Even on a subject on which Romney is generally accepted as having unique knowledge, the economy, he again shows himself riding both sides:
“It doesn’t make sense to bail out individual companies or banks or financial institutions that get in trouble. As we’ve seen, creative destruction is part of a growing, productive economy. Bailing out sick enterprises . . . merely prolong the final act.
“But Secretary Paulson’s proposal was not aimed at saving sick Wall Street banks or even at preserving jobs on Wall Street. . . . It did in fact keep our economy from total meltdown. (127-128)
Here Romney uncritically repeats the conventional wisdom used by both corporate parties to justify the largest redistribution of wealth in history. What’s worse is that he essentially repeats Bush’s lie that he had to abandon his free-market principles to save the free market.
This time, it’s Romney who is fine with abandoning the concept of “creative destruction,” the way the market rewards good businesses and eliminates poor ones, for a titanic propping-up of the banks, as if their industry should have been immune from the laws of economics.

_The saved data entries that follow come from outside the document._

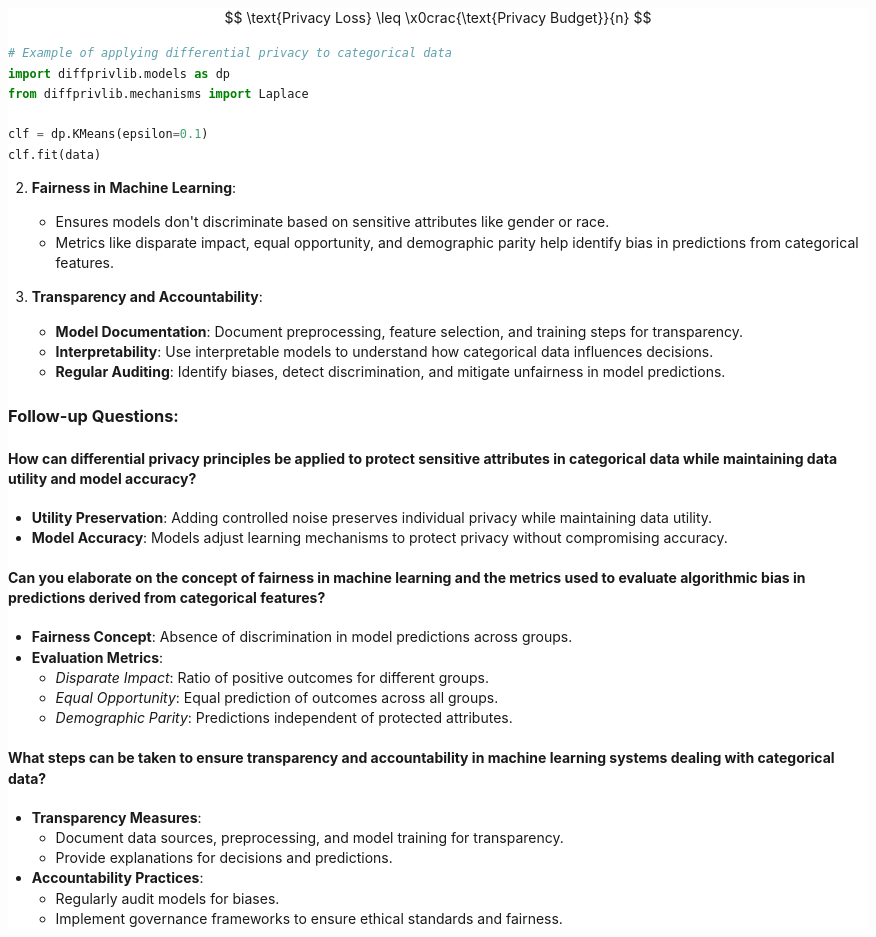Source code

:    $$ \text{Privacy Loss} \leq \x0crac{\text{Privacy Budget}}{n} $$

   ```python
   # Example of applying differential privacy to categorical data
   import diffprivlib.models as dp
   from diffprivlib.mechanisms import Laplace

   clf = dp.KMeans(epsilon=0.1)
   clf.fit(data)
   ```

2. **Fairness in Machine Learning**:
   - Ensures models don't discriminate based on sensitive attributes like gender or race.
   - Metrics like disparate impact, equal opportunity, and demographic parity help identify bias in predictions from categorical features.

3. **Transparency and Accountability**:
   - **Model Documentation**: Document preprocessing, feature selection, and training steps for transparency.
   - **Interpretability**: Use interpretable models to understand how categorical data influences decisions.
   - **Regular Auditing**: Identify biases, detect discrimination, and mitigate unfairness in model predictions.

### Follow-up Questions:

#### How can differential privacy principles be applied to protect sensitive attributes in categorical data while maintaining data utility and model accuracy?
- **Utility Preservation**: Adding controlled noise preserves individual privacy while maintaining data utility.
- **Model Accuracy**: Models adjust learning mechanisms to protect privacy without compromising accuracy.

#### Can you elaborate on the concept of fairness in machine learning and the metrics used to evaluate algorithmic bias in predictions derived from categorical features?
- **Fairness Concept**: Absence of discrimination in model predictions across groups.
- **Evaluation Metrics**:
   - *Disparate Impact*: Ratio of positive outcomes for different groups.
   - *Equal Opportunity*: Equal prediction of outcomes across all groups.
   - *Demographic Parity*: Predictions independent of protected attributes.

#### What steps can be taken to ensure transparency and accountability in machine learning systems dealing with categorical data?
- **Transparency Measures**:
   - Document data sources, preprocessing, and model training for transparency.
   - Provide explanations for decisions and predictions.
- **Accountability Practices**:
   - Regularly audit models for biases.
   - Implement governance frameworks to ensure ethical standards and fairness.
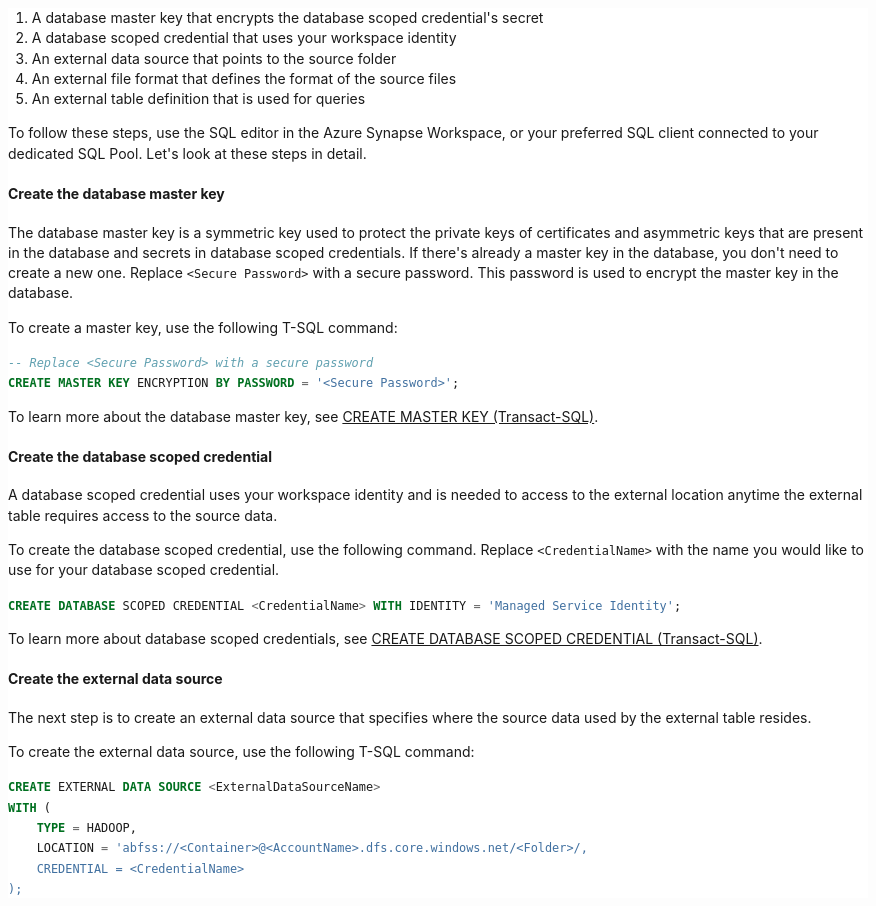 1. A database master key that encrypts the database scoped credential's secret
1. A database scoped credential that uses your workspace identity
1. An external data source that points to the source folder
1. An external file format that defines the format of the source files
1. An external table definition that is used for queries

To follow these steps, use the SQL editor in the Azure Synapse Workspace, or your preferred SQL client connected to your dedicated SQL Pool. Let's look at these steps in detail.

#### Create the database master key

The database master key is a symmetric key used to protect the private keys of certificates and asymmetric keys that are present in the database and secrets in database scoped credentials. If there's already a master key in the database, you don't need to create a new one. Replace `<Secure Password>` with a secure password. This password is used to encrypt the master key in the database.

To create a master key, use the following T-SQL command:

```sql
-- Replace <Secure Password> with a secure password
CREATE MASTER KEY ENCRYPTION BY PASSWORD = '<Secure Password>';
```

To learn more about the database master key, see [CREATE MASTER KEY (Transact-SQL)](/sql/t-sql/statements/create-master-key-transact-sql?view=azure-sqldw-latest&preserve-view=true).

#### Create the database scoped credential

A database scoped credential uses your workspace identity and is needed to access to the external location anytime the external table requires access to the source data.

To create the database scoped credential, use the following command. Replace `<CredentialName>` with the name you would like to use for your database scoped credential.

```sql
CREATE DATABASE SCOPED CREDENTIAL <CredentialName> WITH IDENTITY = 'Managed Service Identity';
```

To learn more about database scoped credentials, see [CREATE DATABASE SCOPED CREDENTIAL (Transact-SQL)](/sql/t-sql/statements/create-database-scoped-credential-transact-sql?view=azure-sqldw-latest&preserve-view=true).

#### Create the external data source

The next step is to create an external data source that specifies where the source data used by the external table resides.

To create the external data source, use the following T-SQL command:

```sql
CREATE EXTERNAL DATA SOURCE <ExternalDataSourceName>
WITH (
    TYPE = HADOOP,
    LOCATION = 'abfss://<Container>@<AccountName>.dfs.core.windows.net/<Folder>/,
    CREDENTIAL = <CredentialName>
);
```
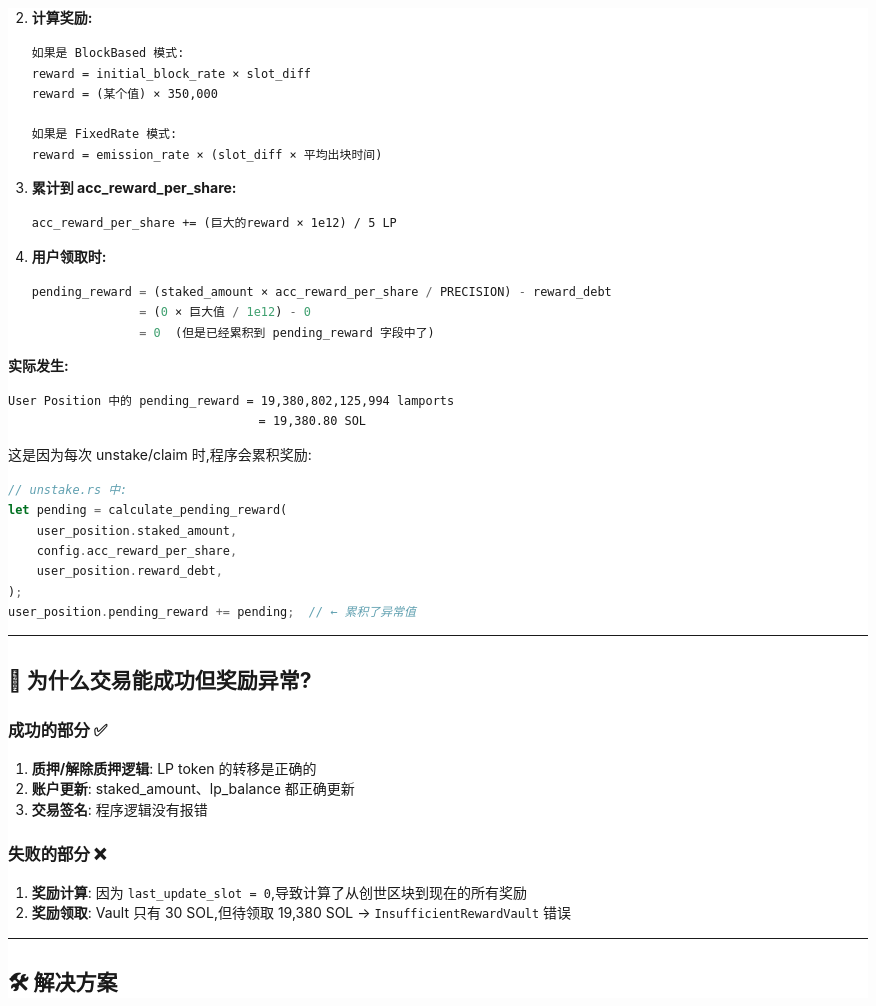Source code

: 2. **计算奖励:**
   ```
   如果是 BlockBased 模式:
   reward = initial_block_rate × slot_diff
   reward = (某个值) × 350,000
   
   如果是 FixedRate 模式:
   reward = emission_rate × (slot_diff × 平均出块时间)
   ```

3. **累计到 acc_reward_per_share:**
   ```
   acc_reward_per_share += (巨大的reward × 1e12) / 5 LP
   ```

4. **用户领取时:**
   ```rust
   pending_reward = (staked_amount × acc_reward_per_share / PRECISION) - reward_debt
                  = (0 × 巨大值 / 1e12) - 0
                  = 0  (但是已经累积到 pending_reward 字段中了)
   ```

**实际发生:**
```
User Position 中的 pending_reward = 19,380,802,125,994 lamports
                                   = 19,380.80 SOL
```

这是因为每次 unstake/claim 时,程序会累积奖励:
```rust
// unstake.rs 中:
let pending = calculate_pending_reward(
    user_position.staked_amount,
    config.acc_reward_per_share,
    user_position.reward_debt,
);
user_position.pending_reward += pending;  // ← 累积了异常值
```

---

## 🎯 为什么交易能成功但奖励异常?

### 成功的部分 ✅
1. **质押/解除质押逻辑**: LP token 的转移是正确的
2. **账户更新**: staked_amount、lp_balance 都正确更新
3. **交易签名**: 程序逻辑没有报错

### 失败的部分 ❌
1. **奖励计算**: 因为 `last_update_slot = 0`,导致计算了从创世区块到现在的所有奖励
2. **奖励领取**: Vault 只有 30 SOL,但待领取 19,380 SOL → `InsufficientRewardVault` 错误

---

## 🛠️ 解决方案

Apparently it has never occurred to ol’ Mitt that much of the American economy was already propped up by an illusion of wealth created by the Federal Reserve and that rescuing the banks only prolongs a tragic final act that is yet to come.
But perhaps Romney’s most brazen attempt at obfuscation is the most predictable one: Massachusetts health care.
It isn’t difficult to see why. Just as Romney’s amorphous position on abortion (one dependant on which office he’s seeking), might have been enough to derail his 2008 presidential bid, his signature achievement as governor of Massachusetts is what is temporarily angering conservatives in 2010.
He addresses the situation in Chapter 7, “Healing Health Care”:
“In 2009, the national health-care policy supported by President Barack Obama was often and erroneously reported as being based upon the plan we had enacted in Massachusetts. There were some very big differences – in particular, our plan did not include a public insurance option.” (176)
On this much Romney is right. At the time of the book’s writing, the so-called Massachusetts Model, which mandated that all citizens purchase health insurance, was not the same as the public option plan that was eventually discarded.
However, since No Apology went to press, the new health care law, which mandates health insurance for all Americans, does more closely resemble the Massachusetts Model, casting the proverbial aspersions on Romney’s claim that his model is different and likely putting a smile on Obama’s face when he sees Romney’s blabbering doubletalk on TV.
Republicans salivating at the prospect of an inevitable Obama defeat in 2012 should exercise caution when assuming that any suit or skirt will win. The Patient Protection and Affordable Care Act might be ancient history by then and Mitt Romney is just unprincipled enough to play John Kerry to Barack Obama’s George W. Bush.
And there would be no apology big enough for that.